NEW ROCHELLE, N.Y. – New Rochelle High School student Ashley Turcan played the role of administrator on her crime scene investigator team while being monitored and graded by a New Rochelle Police officer from the department’s PACT unit.
“It’s nice to have everyone help with helping students learn,” Turcan said.
Turcan was one of 130 junior and senior students to take a mock crime scene exam Wednesday afternoon as part of a final in forensic science teacher Scott Rubins' Forensic Science elective course.
Students take the college-level course after enrolling in Syracuse University's Project Advance program.
Rubins, who teaches the elective course with other NRHS science teachers during the 40-week school year uses the help of former students to set up makeshift crime scenes for students to apply knowledge they learned throughout the year, as well as think through the processes of how to investigate a crime scene.
New Rochelle Police officers and detectives in the Police And Community Together unit then evaluate and grade the students on how they use these skills and processes after acting as the first responders to a scene and closing it off for investigation.

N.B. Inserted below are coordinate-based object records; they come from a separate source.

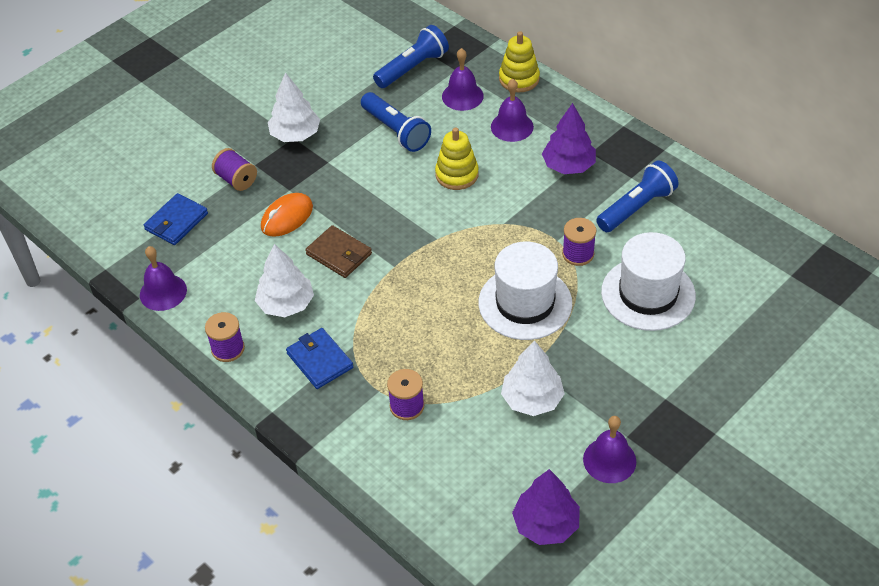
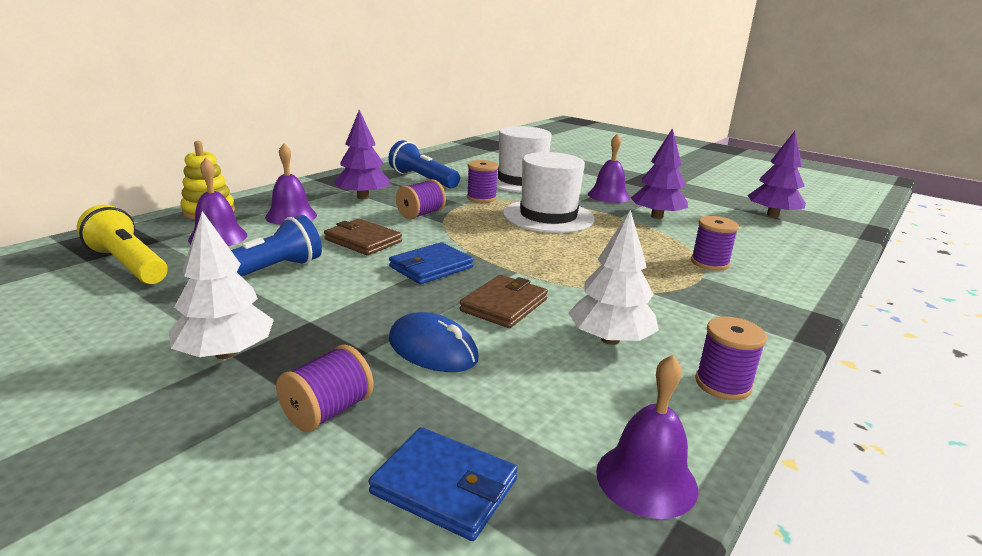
camera: 100 degrees left, 25 degrees down
(287, 217) = (432, 349): orange mouse -> blue mouse
(320, 360) = (688, 311): blue wallet -> blue wallet (431, 267)
(412, 68) = (128, 265): blue flashlight -> yellow flashlight
(457, 174) = (363, 241): yellow stacking toy -> brown wallet
(523, 208) = (421, 214): none -> purple spool
(532, 399) = (657, 216): white tree -> purple tree
(609, 460) = (693, 197): purple bell -> purple bell (608, 195)

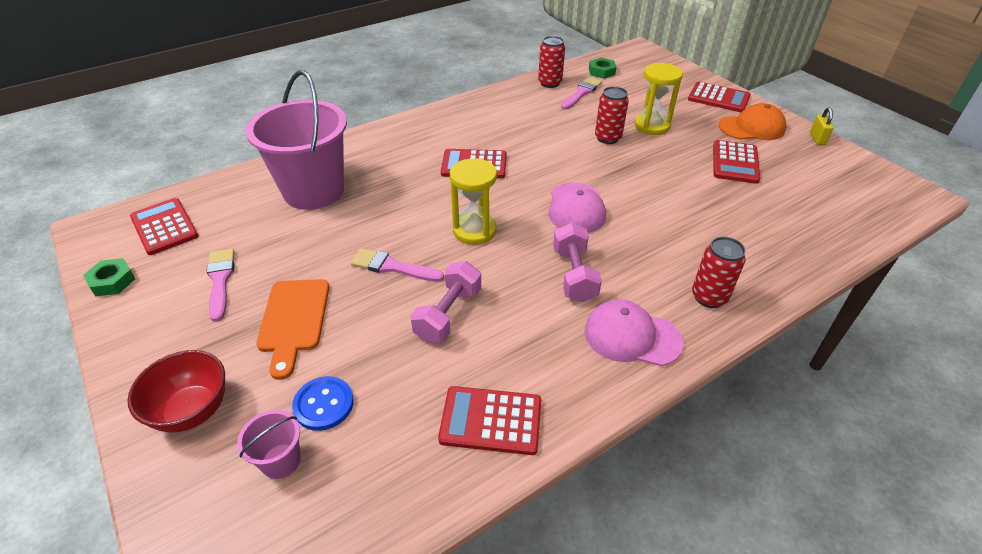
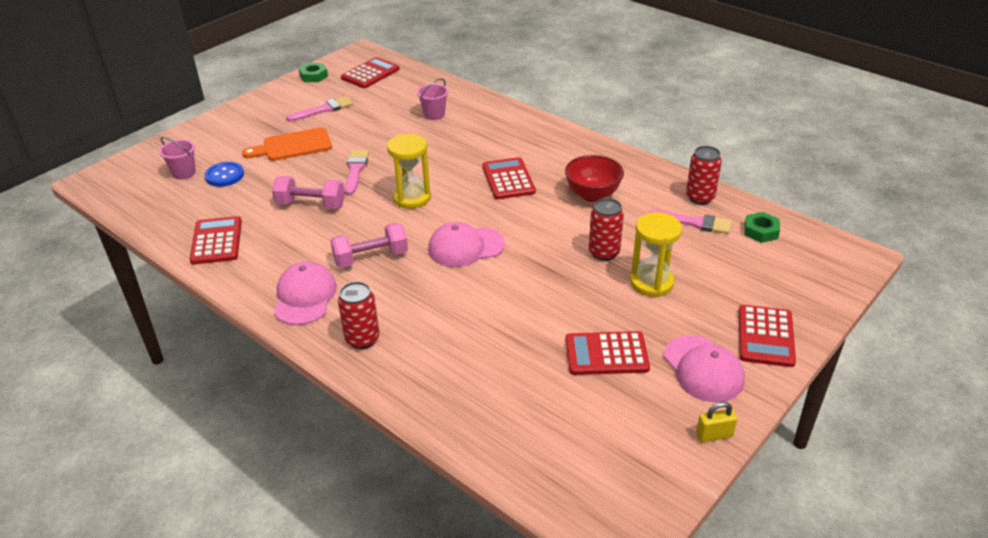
camera: 75 degrees right, 5 degrees down
(192, 411) = (216, 135): red bowl -> red bowl (592, 195)
(314, 191) = (434, 114): pink bucket -> pink bucket, size x0.42
(751, 127) = (703, 369): orange cap -> pink cap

This year's scene started out as a robbery, but then students found several smaller scenes within it.
“It gives credit to the classes,” said one detective, Jason Buono. “It probably helps the students focus a little bit knowing that an actual police officer is watching over them and watching them."
Rubins has given the mock crime scene final exam at New Rochelle’s Nature Study Woods the past 15 years in conjunction with the police department’s Police And Community Together unit.
Rubins said the presence of actual officers on-site creates a connection between the school, police and community.
“There’s nothing bad about it,” he said.